Saturday 22 April 2023

Clutch cone hone, fixing the BANG BANG BANG

Update, April 2023- 10 years later I noticed some clutch slippage so re-honed the cones and replaced the seals.  Pics and hasty write up below.   It is really helpful to make a fixture by hole-sawing a 2x6 to hold the shaft in place.  
You’ll need a puller, pin punch, appropriate sockets, lapping compound  torque wrench, RTV gasket compound, solvent and a tub for parts washing,  aerosol parts cleaner, brushes.  An arbour mounted wire brush and buffer is handy for cleaning and polishing the sealing surface on the output flange.  
You definitely want the yanmar shop manual. Read the notes!
One thing it doesn’t say is to switch the output shaft nuts- inside for outside - and you’ll get a fresh flange for staking the nut to the shaft.  
I can now do this in less than 2 hours with around $30 in parts and materials.
When done, Remember to adjust the shift linkage cover per the manual prior to reinstalling.  
Before starting, note the position of the shift lever on its shaft.  It is not keyed, and it’s position impacts the position of the control lever.  

As removed.  make sure the transmission is clean and the oil has been drained.
First step, remove the dipstick, gear selector and output shaft flange.   You need to bolt a bar to the the flange for this to prevent it turning.   don't forget that the 27mm flange nut and the identical internal shaft nut has a reverse thread.

Second step, remove the hex screws securing the transmission case to the bellhousing.   They are all the same length.  You will remove the output shaft (big one with the gear on the left) and leave the others in place.

◆ PROBLEM
Reproduce word for word everything in the clutch cone write-up from "When done, Remember" down to "others in place.". Base every answer on the clutch cone write-up alone.

◆ COLLECTED MATERIAL
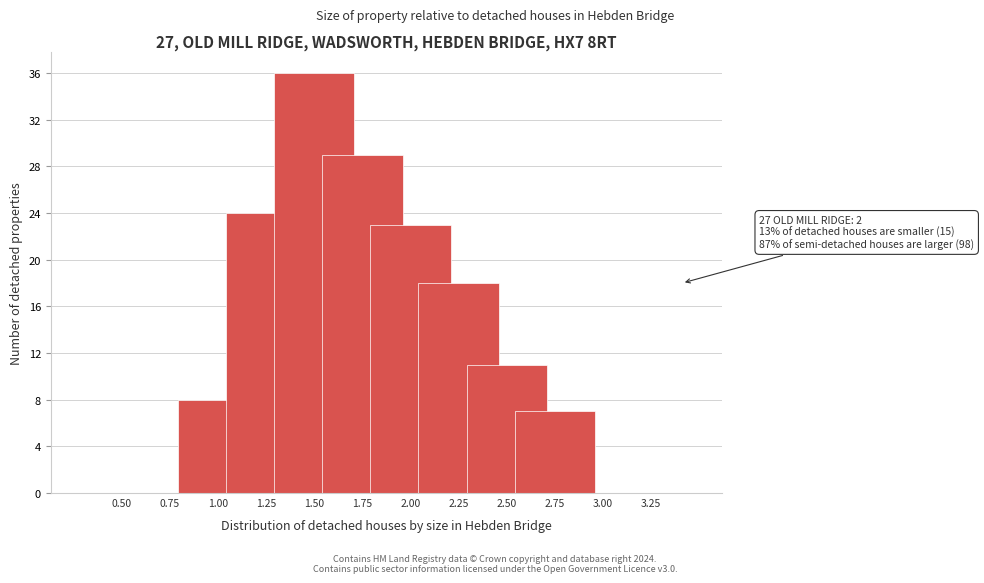

Reading left to right, transcribe all the data shown in this chart.

0.50=0	0.75=0	1.00=8	1.25=24	1.50=36	1.75=29	2.00=23	2.25=18	2.50=11	2.75=7	3.00=0	3.25=0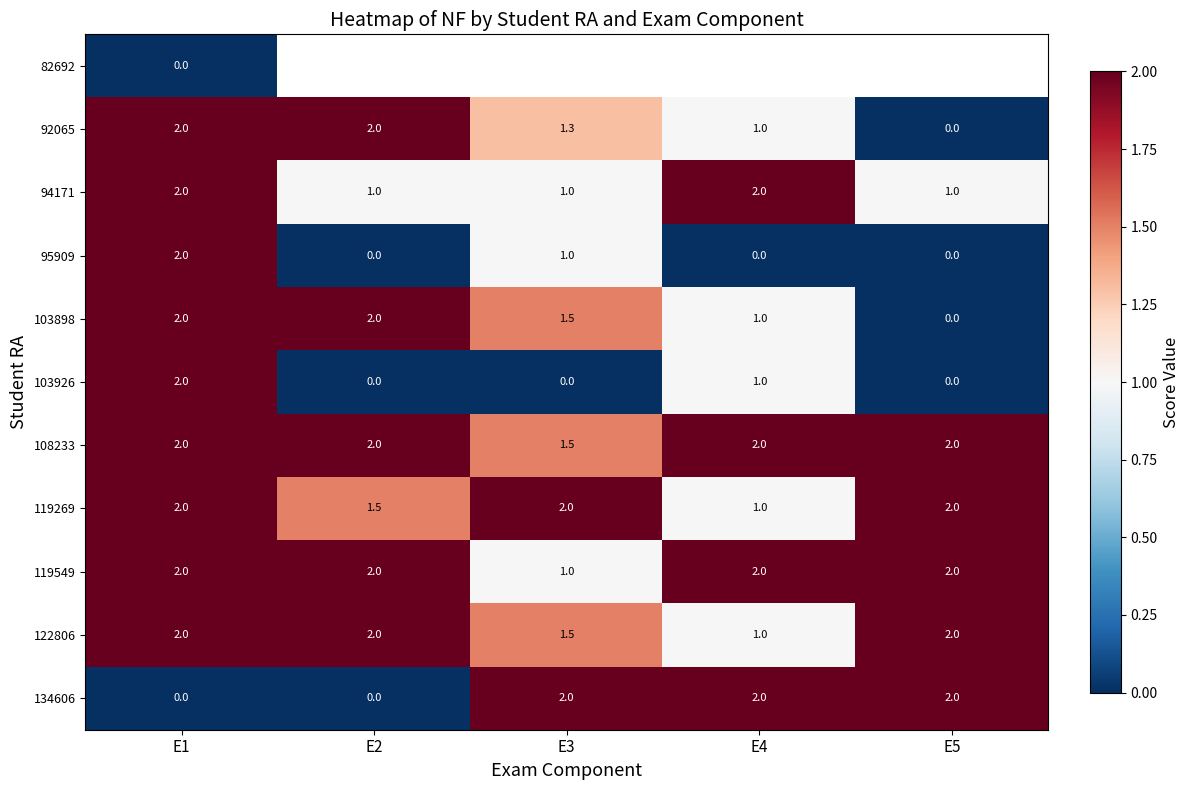

What is the sum of the 94171 values at E1 and E5?

3.0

◆ ANSWER FOR THIS EXERCISE
When done, Remember to adjust the shift linkage cover per the manual prior to reinstalling.  
Before starting, note the position of the shift lever on its shaft.  It is not keyed, and it’s position impacts the position of the control lever.  

As removed.  make sure the transmission is clean and the oil has been drained.
First step, remove the dipstick, gear selector and output shaft flange.   You need to bolt a bar to the the flange for this to prevent it turning.   don't forget that the 27mm flange nut and the identical internal shaft nut has a reverse thread.

Second step, remove the hex screws securing the transmission case to the bellhousing.   They are all the same length.  You will remove the output shaft (big one with the gear on the left) and leave the others in place.